I am slowly getting a hang of authentication with Microservices, but I encountered a rather fundamental issue. My hypothetical architecture is as follows, a auth
microservice, handling registration, login, token refresh, and a TODOS
microservice handling users' todos.
I want to use short-lived JWT's alongside refresh tokens.
How are refresh tokens used? Since JWT's expire so quickly (couple of minutes), do I make a request to todos
, and in the meantime if the JWT expired, I send back an error (Unauthorized or JWT expired specific error?) and then do I go back to auth
service to refresh and then again somehow call the API? Do I pool on the client and check periodically if the JWT has expired?
These are some of my questions but it basically boils down to
- How do I handle JWT expiring? (During an API Call and while idling)
- Do I return a specific error that JWT has expired or just 403?
- How to handle these roundtrips (if that's the way to go), between getting 403, then to auth to refresh then back to the call?
CodePudding user response:
So your callers own access token and refresh token.
When a caller wants to call an api, they will use access token. The receiver will validate the access token (incl. expiry) and will answer "access denied" if the access token is not valid any more.
When a client gets access denied, they use refresh token to get a new access token.

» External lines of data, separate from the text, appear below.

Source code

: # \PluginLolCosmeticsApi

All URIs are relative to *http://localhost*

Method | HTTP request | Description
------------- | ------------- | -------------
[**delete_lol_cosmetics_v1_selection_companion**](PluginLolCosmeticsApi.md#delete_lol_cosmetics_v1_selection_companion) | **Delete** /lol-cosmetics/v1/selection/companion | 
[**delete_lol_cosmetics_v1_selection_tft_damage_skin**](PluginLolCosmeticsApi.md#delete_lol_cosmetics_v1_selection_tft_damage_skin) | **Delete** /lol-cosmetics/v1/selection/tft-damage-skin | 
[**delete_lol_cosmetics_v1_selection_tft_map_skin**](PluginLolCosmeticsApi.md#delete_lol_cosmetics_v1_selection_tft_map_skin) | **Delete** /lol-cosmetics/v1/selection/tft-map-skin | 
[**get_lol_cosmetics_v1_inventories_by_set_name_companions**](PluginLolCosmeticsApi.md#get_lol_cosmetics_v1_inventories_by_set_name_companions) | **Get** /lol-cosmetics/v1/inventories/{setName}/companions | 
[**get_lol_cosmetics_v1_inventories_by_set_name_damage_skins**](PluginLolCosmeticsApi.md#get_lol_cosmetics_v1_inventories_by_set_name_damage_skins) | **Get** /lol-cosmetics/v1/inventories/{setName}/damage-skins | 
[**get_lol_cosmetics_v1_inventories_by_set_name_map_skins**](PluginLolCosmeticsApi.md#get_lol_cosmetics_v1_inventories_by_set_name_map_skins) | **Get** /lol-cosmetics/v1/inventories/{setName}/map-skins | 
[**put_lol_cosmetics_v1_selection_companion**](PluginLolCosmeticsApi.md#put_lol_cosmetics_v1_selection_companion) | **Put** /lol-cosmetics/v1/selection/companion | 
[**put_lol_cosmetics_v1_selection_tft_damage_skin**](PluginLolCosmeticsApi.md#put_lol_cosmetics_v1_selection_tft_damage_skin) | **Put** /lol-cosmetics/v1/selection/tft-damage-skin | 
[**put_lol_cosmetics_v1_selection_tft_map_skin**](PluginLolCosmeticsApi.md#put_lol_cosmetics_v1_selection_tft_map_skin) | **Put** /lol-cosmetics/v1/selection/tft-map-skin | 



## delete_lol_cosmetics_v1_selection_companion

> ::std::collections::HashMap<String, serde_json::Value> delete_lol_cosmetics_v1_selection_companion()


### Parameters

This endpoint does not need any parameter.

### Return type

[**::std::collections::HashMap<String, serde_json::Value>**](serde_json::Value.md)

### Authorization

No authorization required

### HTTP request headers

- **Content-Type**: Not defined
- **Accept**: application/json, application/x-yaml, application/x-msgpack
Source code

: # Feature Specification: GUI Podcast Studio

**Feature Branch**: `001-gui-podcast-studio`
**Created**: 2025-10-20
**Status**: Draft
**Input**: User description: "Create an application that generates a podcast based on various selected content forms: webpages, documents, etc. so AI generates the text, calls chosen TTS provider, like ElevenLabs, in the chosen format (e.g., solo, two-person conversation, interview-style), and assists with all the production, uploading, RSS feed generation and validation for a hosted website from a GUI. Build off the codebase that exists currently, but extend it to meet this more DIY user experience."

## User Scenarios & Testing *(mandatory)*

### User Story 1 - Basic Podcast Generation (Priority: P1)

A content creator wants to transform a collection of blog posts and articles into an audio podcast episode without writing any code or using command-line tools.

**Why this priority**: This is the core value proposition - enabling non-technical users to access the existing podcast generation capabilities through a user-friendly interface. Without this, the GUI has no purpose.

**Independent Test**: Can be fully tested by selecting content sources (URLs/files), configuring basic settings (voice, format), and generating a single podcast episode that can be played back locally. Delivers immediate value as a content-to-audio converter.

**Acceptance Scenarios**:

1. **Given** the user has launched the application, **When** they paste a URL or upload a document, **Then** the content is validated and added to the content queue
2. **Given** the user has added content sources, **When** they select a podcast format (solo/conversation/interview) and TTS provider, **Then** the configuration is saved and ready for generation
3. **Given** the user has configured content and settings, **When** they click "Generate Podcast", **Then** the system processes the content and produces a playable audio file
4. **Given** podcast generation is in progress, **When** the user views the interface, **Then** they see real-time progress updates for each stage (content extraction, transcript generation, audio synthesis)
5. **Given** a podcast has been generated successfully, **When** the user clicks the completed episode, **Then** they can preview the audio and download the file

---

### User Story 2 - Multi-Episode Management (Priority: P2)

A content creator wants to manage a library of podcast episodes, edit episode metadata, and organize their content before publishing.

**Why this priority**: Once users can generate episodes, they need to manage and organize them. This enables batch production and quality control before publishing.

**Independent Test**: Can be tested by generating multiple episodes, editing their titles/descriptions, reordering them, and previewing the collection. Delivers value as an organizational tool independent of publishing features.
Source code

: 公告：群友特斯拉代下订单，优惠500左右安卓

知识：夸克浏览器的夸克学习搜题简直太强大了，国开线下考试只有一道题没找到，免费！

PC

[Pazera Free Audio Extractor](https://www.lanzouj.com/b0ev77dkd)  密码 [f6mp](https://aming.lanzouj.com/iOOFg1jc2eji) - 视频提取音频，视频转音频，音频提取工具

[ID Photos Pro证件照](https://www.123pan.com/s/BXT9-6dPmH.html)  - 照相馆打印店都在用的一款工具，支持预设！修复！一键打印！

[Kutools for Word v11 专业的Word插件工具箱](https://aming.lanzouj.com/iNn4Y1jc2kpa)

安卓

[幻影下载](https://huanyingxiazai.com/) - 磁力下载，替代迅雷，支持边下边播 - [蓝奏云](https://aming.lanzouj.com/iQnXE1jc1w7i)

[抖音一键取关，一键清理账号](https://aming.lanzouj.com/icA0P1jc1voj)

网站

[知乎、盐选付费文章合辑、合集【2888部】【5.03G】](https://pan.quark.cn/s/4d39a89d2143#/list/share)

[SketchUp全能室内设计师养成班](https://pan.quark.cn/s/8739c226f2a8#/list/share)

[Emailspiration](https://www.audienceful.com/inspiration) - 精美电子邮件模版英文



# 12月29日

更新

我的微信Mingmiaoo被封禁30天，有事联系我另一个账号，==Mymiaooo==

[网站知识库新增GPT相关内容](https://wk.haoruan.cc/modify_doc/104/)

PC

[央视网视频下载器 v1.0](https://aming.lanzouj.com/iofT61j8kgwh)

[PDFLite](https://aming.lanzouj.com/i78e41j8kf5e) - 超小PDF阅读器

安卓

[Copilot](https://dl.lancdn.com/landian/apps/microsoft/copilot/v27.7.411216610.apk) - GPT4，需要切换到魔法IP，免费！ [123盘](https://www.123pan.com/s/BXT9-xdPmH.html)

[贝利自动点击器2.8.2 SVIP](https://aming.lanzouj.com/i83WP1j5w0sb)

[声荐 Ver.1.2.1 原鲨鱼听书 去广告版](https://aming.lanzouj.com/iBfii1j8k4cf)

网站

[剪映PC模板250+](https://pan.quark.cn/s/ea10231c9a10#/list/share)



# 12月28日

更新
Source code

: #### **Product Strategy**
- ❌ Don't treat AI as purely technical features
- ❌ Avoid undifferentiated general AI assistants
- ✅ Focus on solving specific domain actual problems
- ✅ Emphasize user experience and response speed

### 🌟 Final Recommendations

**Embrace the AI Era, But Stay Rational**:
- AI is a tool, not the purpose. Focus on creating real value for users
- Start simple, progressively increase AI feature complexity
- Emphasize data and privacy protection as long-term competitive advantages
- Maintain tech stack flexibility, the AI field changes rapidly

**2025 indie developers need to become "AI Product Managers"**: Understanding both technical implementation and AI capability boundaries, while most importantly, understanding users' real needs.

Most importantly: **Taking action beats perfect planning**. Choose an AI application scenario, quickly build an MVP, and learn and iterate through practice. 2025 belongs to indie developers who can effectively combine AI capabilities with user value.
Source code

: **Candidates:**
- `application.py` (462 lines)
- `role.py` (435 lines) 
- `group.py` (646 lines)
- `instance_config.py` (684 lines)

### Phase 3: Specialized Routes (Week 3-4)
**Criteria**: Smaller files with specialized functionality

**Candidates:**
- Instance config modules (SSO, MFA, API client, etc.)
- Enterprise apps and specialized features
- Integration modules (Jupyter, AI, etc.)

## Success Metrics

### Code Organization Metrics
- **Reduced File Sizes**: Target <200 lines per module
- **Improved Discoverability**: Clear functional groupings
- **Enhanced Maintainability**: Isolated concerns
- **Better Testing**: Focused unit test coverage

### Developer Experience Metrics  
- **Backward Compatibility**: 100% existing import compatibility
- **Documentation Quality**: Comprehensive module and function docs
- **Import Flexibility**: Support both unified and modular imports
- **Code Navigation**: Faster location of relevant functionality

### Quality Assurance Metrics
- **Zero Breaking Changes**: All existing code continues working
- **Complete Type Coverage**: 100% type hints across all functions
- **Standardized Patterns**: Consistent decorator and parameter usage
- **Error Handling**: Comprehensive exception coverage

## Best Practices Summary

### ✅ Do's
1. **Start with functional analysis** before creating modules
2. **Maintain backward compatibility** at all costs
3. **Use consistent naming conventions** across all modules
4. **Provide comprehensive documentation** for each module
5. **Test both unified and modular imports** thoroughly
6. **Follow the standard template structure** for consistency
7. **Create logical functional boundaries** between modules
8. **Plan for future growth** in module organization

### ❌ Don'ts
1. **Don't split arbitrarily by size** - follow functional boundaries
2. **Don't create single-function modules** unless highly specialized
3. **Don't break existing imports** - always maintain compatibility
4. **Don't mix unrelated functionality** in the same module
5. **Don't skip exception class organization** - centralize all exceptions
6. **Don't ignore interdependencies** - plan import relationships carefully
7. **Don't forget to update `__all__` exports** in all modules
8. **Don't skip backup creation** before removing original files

The question is why refresh token is needed? As you said - access token is short lived. Why so? After access token is created, every resource/api can validate it. But there is no way to revoke the access token (options with revoked list are quite complicated to implement correctly); hence, instead of revocation we use shorted lived access tokens.
Since access token is shorted lived, it will be a poor customer experience if they constantly asked to approve another token; and this is impossible if access token is used to do some stuff on behalf of customers. To resolve this issue we have refresh token. Refresh token is used to get a new access token.
The most important property of using the refresh token: that's the moment when the token provider has a chance to revoke access - the provider may decide that this refresh token is not good anymore, e.g. because the customer decided to stop access.
To your question:
- How do I handle JWT expiring? (During an API Call and while idling)
You call the api with the access token, and if you get access denied, you use refresh token to get a new access token. This is the simplest way. As an alternative, you could use a backend job to refresh access tokens as they get expired. This is clearly more complex.
- Do I return a specific error that JWT has expired or just 403?
I wouldn't. If access is denied, it is denied.
- How to handle these roundtrips (if that's the way to go), between getting 403, then to auth to refresh then back to the call?
Not sure what do you mean. My code (in this use cases) has a simple handle - if access is denied, then use refresh token to get new access token; and then cache the access token.